The above we have learned by trial and error and it is also now well documented at a few sites but not all since they do want to sell them........(unfortunately discovered after we learned the lesson the hard way). :'(

Moose Jaw, SK(Zone 3b)

lost my edits for the day but the only *unfortunate lesson* was concerning the changeable/orange water lilies......big bucks can be lost on buying the wrong ones.

Castlegar, BC(Zone 6b)

Your're right Echoes, Someone did do all the work for me in making the pond. But I've deecided I am going to do some major revamping before next spring. Should be fun, but a lot of work. You sound like you are going to have a nice set-up when you're done too. Way to go! You know I used to live fairly close to you in Portage La Prairie. Lived there for 8 months. I liked it! When I was homesick for Edmonton (believe it or not, I was!) I'd drive into Winnipeg and spend the day shopping. It reminded me a lot of Edmonton. I found the winter (I only had one there) to be very similar as well. But HOT and HUMID in the summer, whew! Eventually, I left Manitoba and an ex-hubby there, and moved back. Things have all worked out for the better since then. That was 12 years ago. Have a good Sunday.

Donna

You are right about the similarity between Edmonton and Winnipeg (although I don't live right in Winnipeg). When I was in Edmonton a few years ago, I never got lost or turned around. I think it is easier than Wpg to navigate, and this is coming from someone who is directionally challenged. Some summers you feel like you're in a Florida swamp. That is true. So I should have more water features? makes sense.

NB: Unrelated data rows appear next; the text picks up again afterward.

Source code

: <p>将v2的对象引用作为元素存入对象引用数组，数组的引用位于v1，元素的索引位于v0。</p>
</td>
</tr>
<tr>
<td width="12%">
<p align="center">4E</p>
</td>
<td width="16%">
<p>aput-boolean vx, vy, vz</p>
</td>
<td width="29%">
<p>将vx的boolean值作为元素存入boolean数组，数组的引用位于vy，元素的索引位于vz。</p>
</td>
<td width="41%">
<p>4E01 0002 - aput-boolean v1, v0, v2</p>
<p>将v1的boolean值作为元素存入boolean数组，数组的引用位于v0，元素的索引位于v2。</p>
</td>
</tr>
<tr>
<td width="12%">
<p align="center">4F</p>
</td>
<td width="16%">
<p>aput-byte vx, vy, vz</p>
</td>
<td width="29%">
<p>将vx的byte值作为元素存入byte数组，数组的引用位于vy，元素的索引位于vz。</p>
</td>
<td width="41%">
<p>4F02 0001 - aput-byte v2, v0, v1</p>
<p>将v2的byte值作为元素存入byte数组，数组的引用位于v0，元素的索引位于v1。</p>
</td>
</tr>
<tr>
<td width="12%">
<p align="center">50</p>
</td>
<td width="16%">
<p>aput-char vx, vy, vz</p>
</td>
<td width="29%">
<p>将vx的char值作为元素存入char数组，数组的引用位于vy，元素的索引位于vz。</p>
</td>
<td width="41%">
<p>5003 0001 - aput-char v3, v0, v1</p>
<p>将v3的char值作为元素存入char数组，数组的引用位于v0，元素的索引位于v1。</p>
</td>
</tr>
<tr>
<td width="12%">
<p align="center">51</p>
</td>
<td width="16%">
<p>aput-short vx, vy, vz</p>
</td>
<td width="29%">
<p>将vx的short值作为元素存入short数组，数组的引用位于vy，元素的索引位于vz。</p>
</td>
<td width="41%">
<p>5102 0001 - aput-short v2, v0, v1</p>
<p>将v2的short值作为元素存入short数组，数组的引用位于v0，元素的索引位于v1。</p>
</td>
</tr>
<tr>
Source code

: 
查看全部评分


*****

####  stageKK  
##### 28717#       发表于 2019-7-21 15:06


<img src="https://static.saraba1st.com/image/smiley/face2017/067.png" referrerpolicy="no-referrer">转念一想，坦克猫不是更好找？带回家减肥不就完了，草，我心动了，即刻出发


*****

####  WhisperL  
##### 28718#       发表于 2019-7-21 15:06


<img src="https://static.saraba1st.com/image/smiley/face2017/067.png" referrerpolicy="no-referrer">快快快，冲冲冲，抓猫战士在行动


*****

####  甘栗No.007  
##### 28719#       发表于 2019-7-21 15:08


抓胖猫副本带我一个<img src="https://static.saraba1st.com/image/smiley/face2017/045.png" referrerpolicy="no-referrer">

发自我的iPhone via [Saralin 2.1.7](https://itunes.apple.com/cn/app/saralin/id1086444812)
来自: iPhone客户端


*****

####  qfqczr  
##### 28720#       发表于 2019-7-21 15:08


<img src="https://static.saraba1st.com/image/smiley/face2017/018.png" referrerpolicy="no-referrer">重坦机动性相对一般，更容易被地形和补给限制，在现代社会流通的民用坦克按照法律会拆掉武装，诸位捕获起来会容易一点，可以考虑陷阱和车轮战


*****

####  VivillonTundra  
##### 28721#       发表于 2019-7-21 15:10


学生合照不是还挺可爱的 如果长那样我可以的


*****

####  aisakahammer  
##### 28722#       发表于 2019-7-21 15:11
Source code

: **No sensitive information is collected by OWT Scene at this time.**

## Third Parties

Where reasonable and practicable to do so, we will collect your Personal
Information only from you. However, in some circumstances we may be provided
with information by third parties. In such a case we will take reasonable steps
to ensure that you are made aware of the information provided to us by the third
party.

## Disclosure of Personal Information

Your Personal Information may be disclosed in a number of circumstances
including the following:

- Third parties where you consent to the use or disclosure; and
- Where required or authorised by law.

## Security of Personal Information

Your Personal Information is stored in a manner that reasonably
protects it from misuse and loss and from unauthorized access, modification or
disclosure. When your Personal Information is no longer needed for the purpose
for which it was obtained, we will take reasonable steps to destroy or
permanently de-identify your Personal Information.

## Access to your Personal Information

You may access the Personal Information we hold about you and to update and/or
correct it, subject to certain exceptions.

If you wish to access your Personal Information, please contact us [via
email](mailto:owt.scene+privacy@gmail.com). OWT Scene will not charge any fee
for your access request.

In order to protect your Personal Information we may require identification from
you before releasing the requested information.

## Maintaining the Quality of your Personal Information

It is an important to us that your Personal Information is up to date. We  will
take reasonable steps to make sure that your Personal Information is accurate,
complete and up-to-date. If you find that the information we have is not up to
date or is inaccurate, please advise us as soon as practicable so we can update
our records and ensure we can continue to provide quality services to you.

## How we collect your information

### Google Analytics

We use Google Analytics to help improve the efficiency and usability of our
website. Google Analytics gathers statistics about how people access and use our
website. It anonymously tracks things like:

For Waterlily lady I'm sending a pic of the pond in the English Gardens at Assiniboine Park in Wpg. Taken last evening.

Thumbnail by echoes
Moose Jaw, SK(Zone 3b)

:D I'm not sure if I should thank you or not echoes! ;) I would love that pond!!! Maybe I could dig out my whole veggie patch next year...............hmmmmmmmmmm

Nah, that's a park pond. Looks good in a park, but lacks any imagination. But lots of water lilies, lots of different colours.

Moose Jaw, SK(Zone 3b)

I would love to go with imagination but I'll take lots of space for sure!